What needs to be done: Ignoring every picture, return the lines of the listing below word for word, from the line that holds "[513,813,613,834] password). ->" through the line that holds "(916, 747) none".
BEGIN Records for this exercise
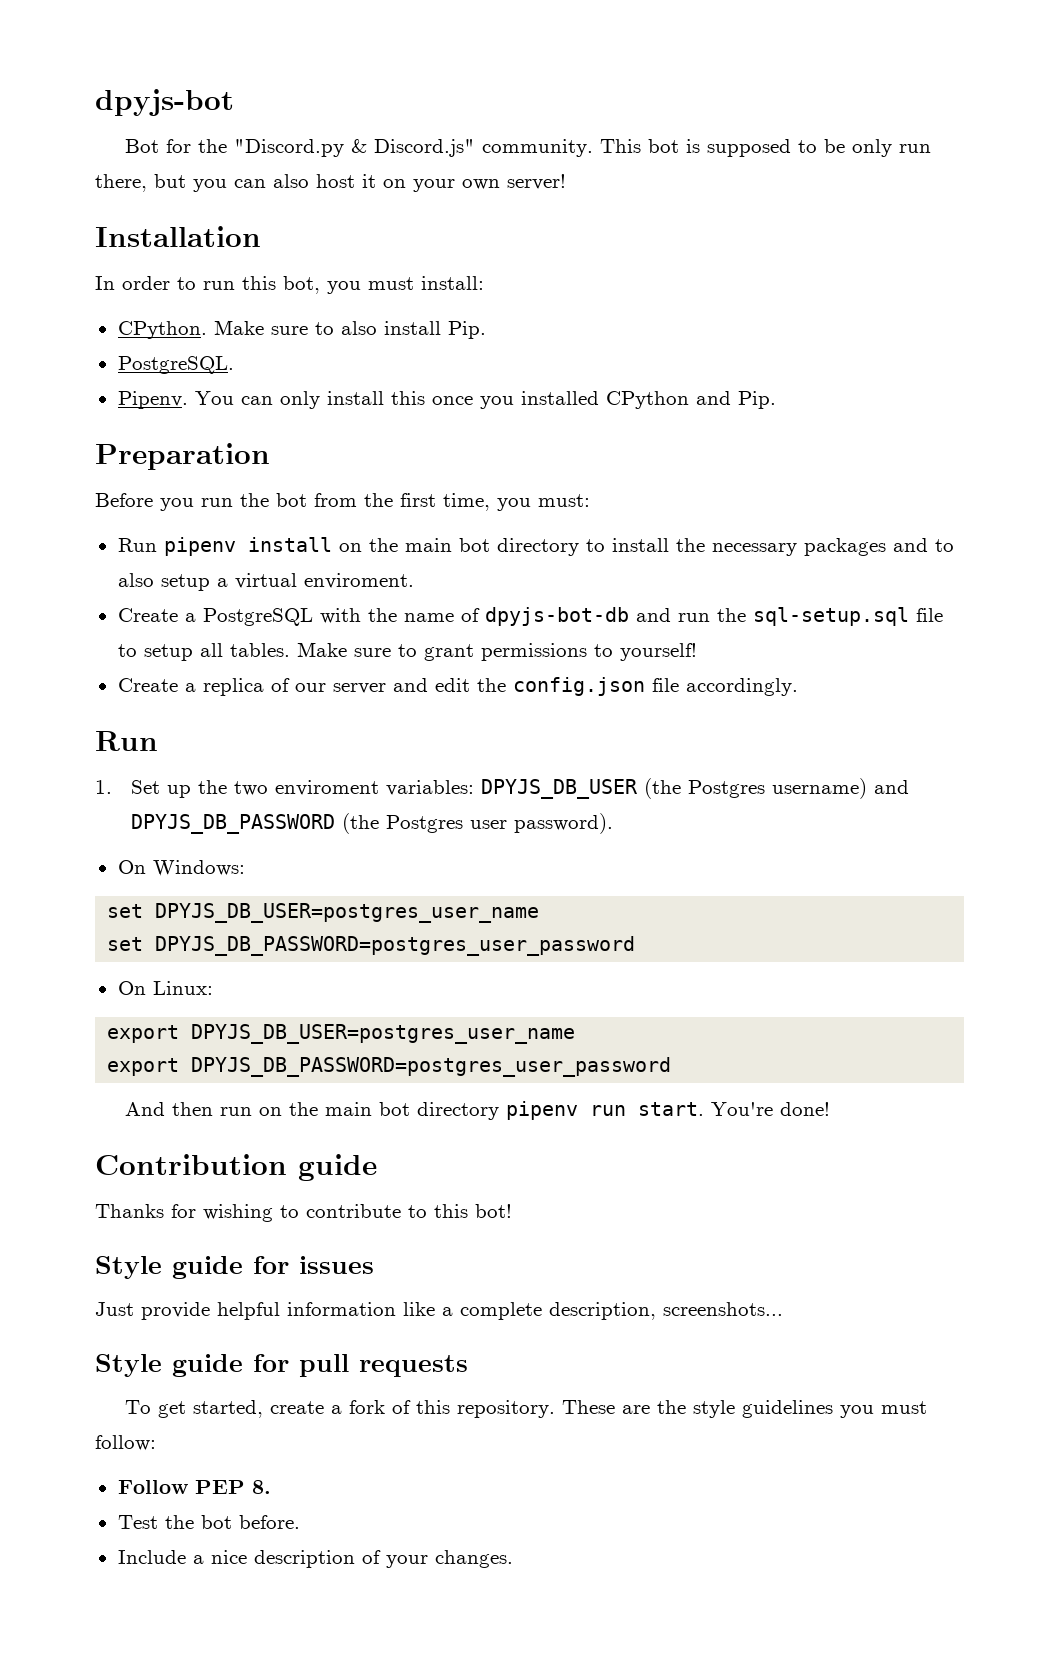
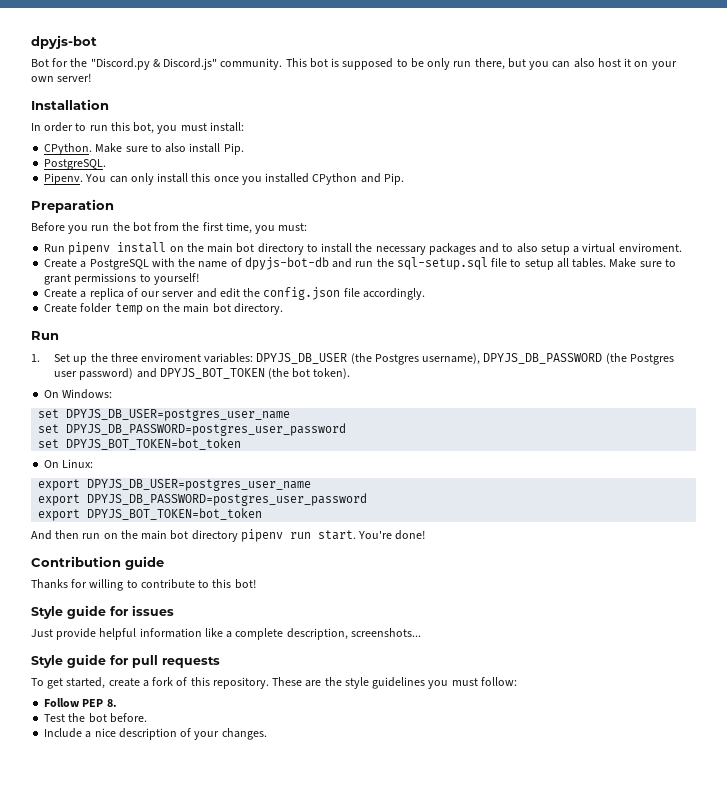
(798, 687) none -> [44,303,283,315] // Create folder temp on the main bot directory.
[233,781,268,796] two -> [110,353,138,362] three
[771,778,909,799] username) and -> [422,353,481,365] username),
[513,813,613,834] password). -> [79,368,351,380] password) and DPYJS_BOT_TOKEN (the bot token).
(636, 946) none -> [38,438,242,450] // set DPYJS_BOT_TOKEN=bot_token
(672, 1067) none -> [38,508,263,521] // export DPYJS_BOT_TOKEN=bot_token
[203,1204,273,1222] wishing -> [89,579,124,591] willing

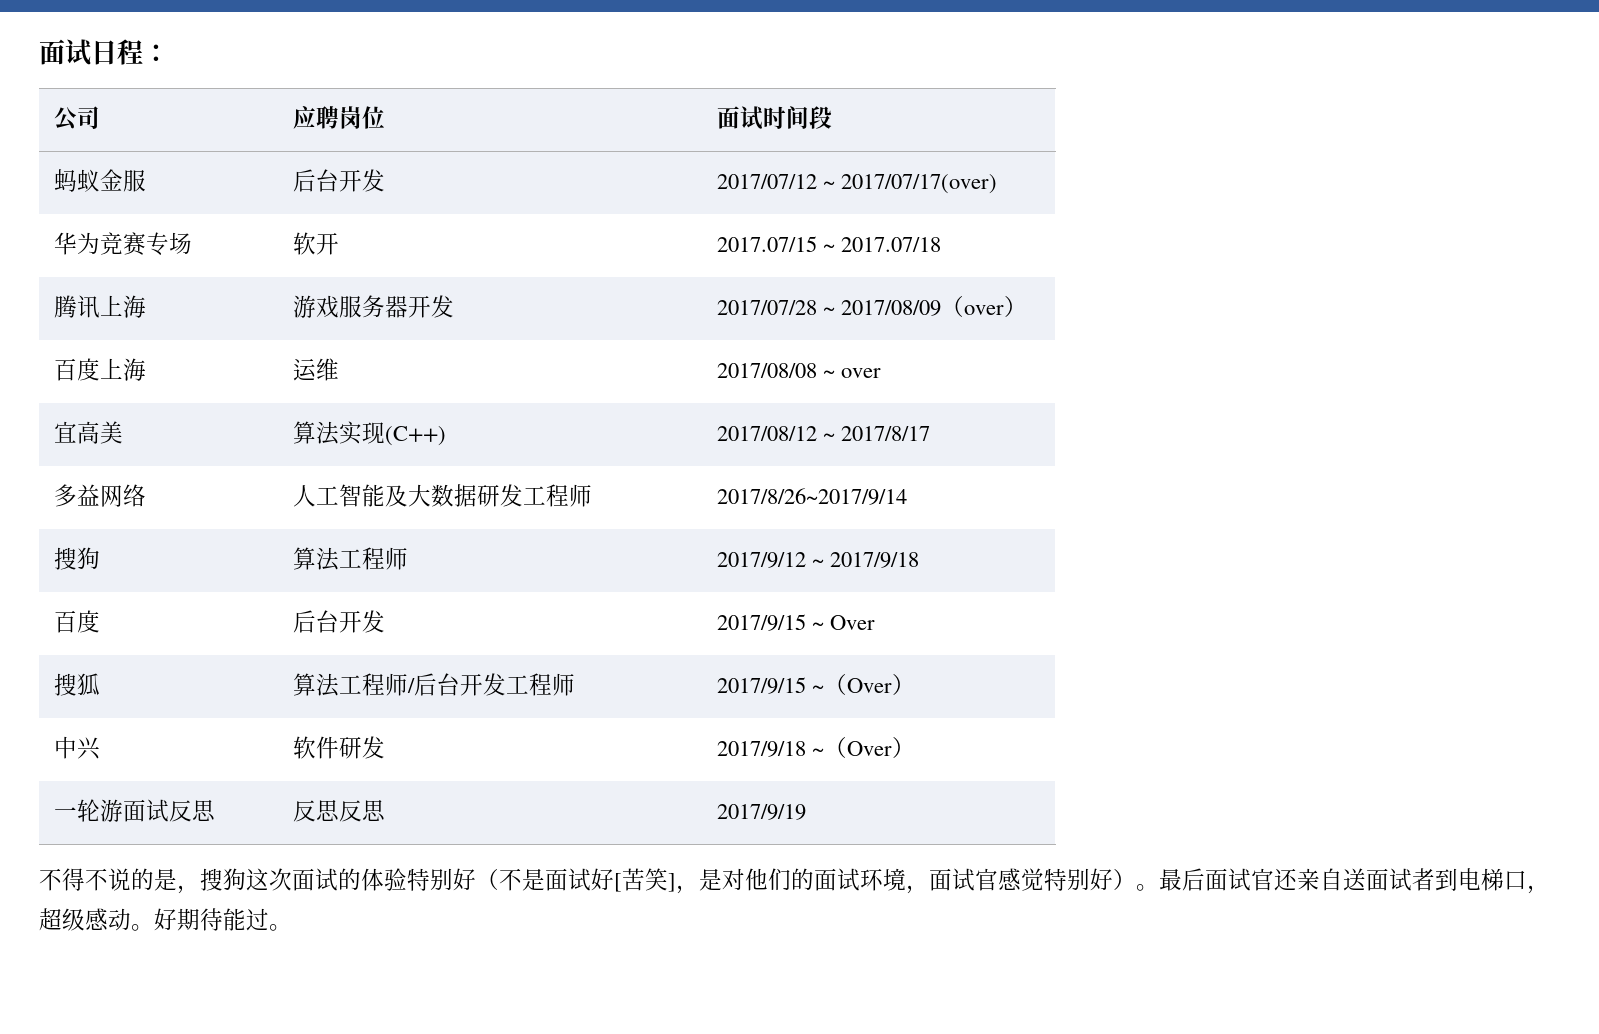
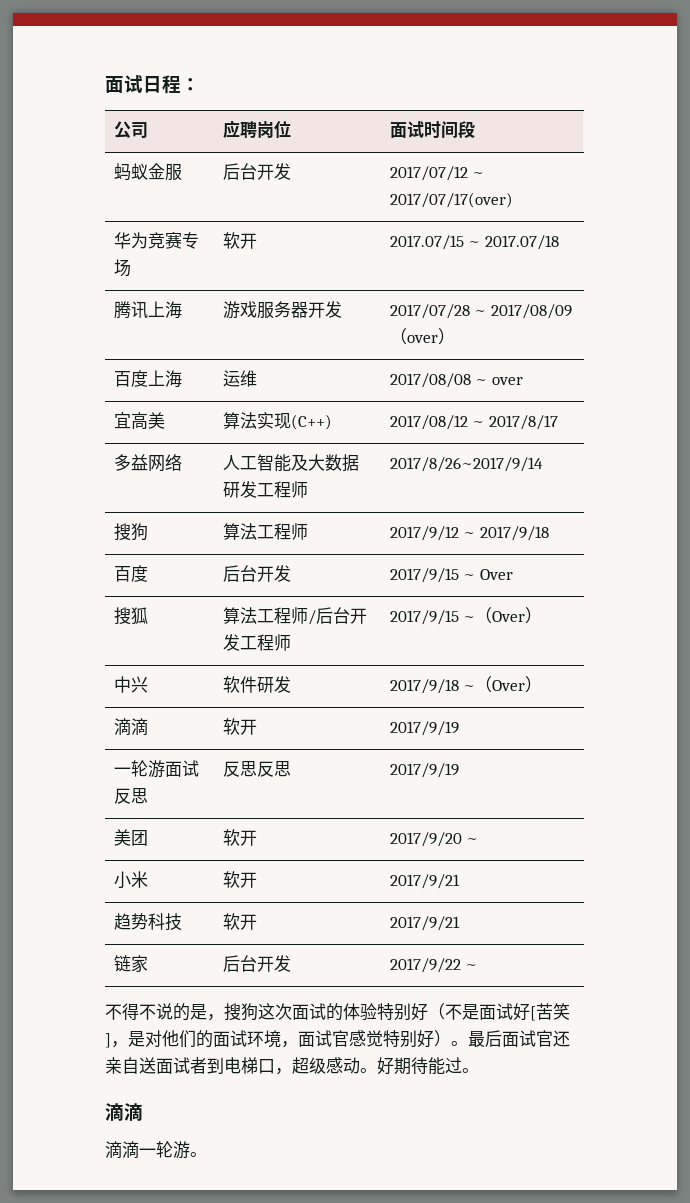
(916, 747) none -> [113,718,148,735] [222,718,257,735] [389,721,459,736] // 滴滴 | 软开 | 2017/9/19
(806, 812) none -> [113,829,148,846] [222,829,257,846] [389,832,479,847] [113,871,148,889] [222,871,257,888] [389,874,460,889] [113,913,182,931] [222,913,257,930] [389,916,460,931] [113,955,148,973] [222,955,291,972] [389,958,478,973] // 美团 | 软开 | 2017/9/20 ~ // 小米 | 软开 | 2017/9/21 // 趋势科技 | 软开 | 2017/9/21 // 链家 | 后台开发 | 2017/9/22 ~
(292, 927) none -> [105,1103,143,1121] [105,1141,207,1159] // 滴滴 // 滴滴一轮游。

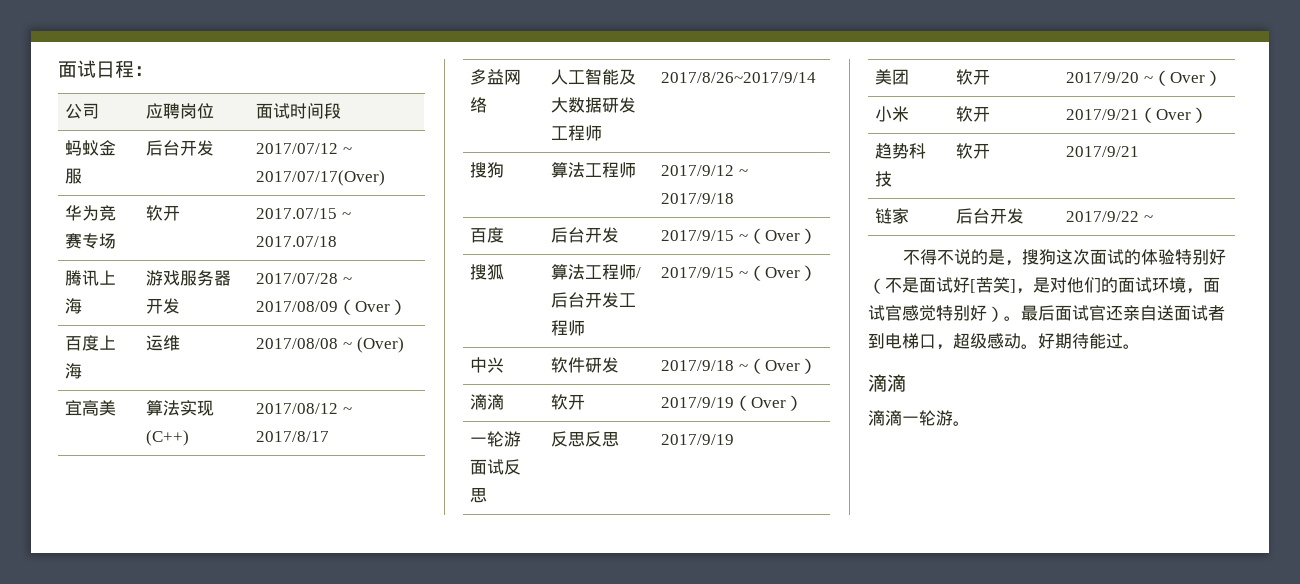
[389,192,513,208] 2017/07/17(over) -> [256,170,386,186] 2017/07/17(Over)
[406,335,438,343] over -> [355,301,391,312] Over
[492,377,524,385] over -> [356,337,404,353] (Over)
[480,569,514,580] Over -> [747,228,817,244] （Over）
(459, 728) none -> [734,395,804,411] （Over）
(479, 841) none -> [1152,70,1222,86] （Over）
(460, 881) none -> [1139,107,1209,123] （Over）

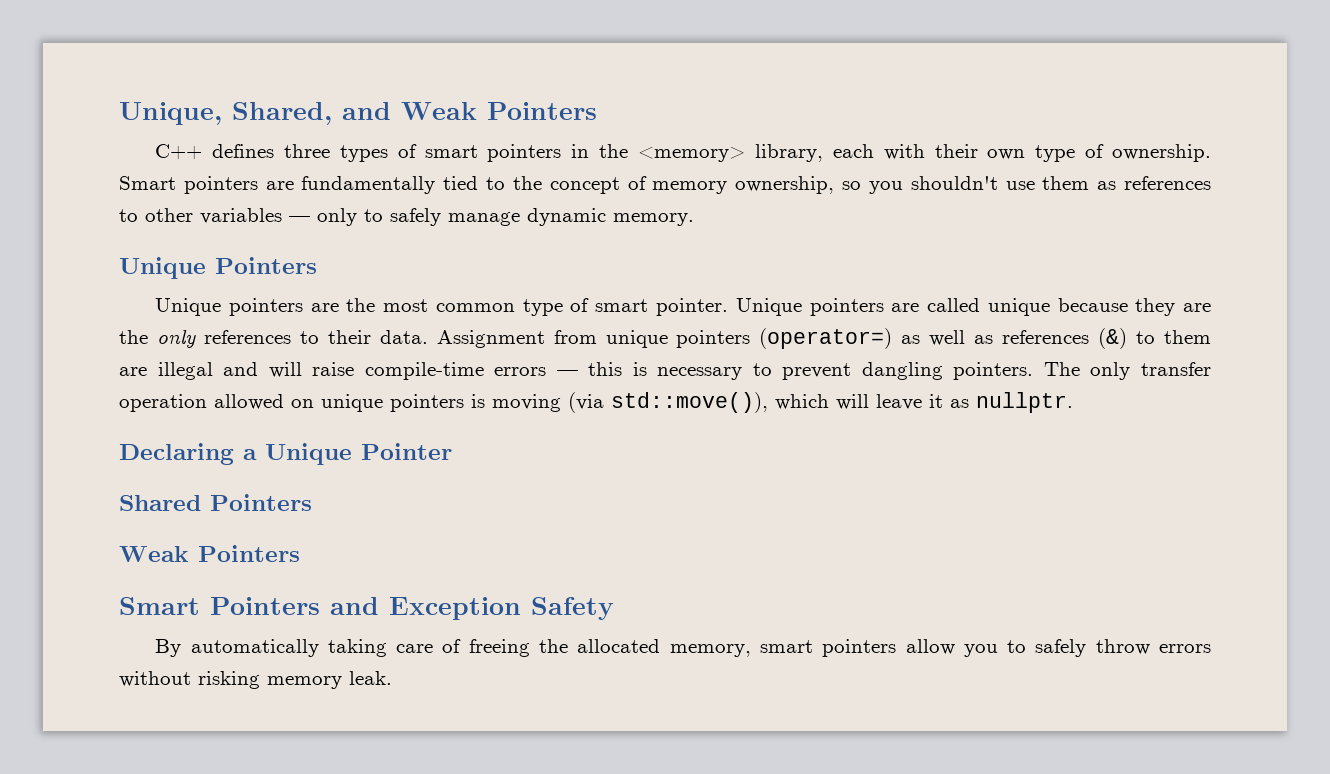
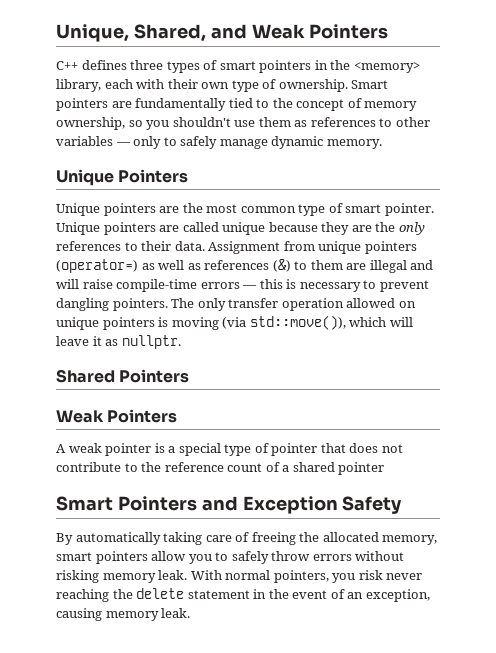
[119,443,452,465] // Declaring a Unique Pointer -> (181, 342) none
(300, 553) none -> [56,443,403,456] [56,462,385,475] // A weak pointer is a special type of pointer that does not contribute to the reference count of a shared pointer
(392, 678) none -> [190,570,423,583] [56,588,430,602] [56,608,191,621] With normal pointers, you risk never reaching the delete statement in the event of an exception, causing memory leak.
END Records for this exercise
Result of the task:
[513,813,613,834] password). -> [79,368,351,380] password) and DPYJS_BOT_TOKEN (the bot token).
(636, 946) none -> [38,438,242,450] // set DPYJS_BOT_TOKEN=bot_token
(672, 1067) none -> [38,508,263,521] // export DPYJS_BOT_TOKEN=bot_token
[203,1204,273,1222] wishing -> [89,579,124,591] willing

(916, 747) none -> [113,718,148,735] [222,718,257,735] [389,721,459,736] // 滴滴 | 软开 | 2017/9/19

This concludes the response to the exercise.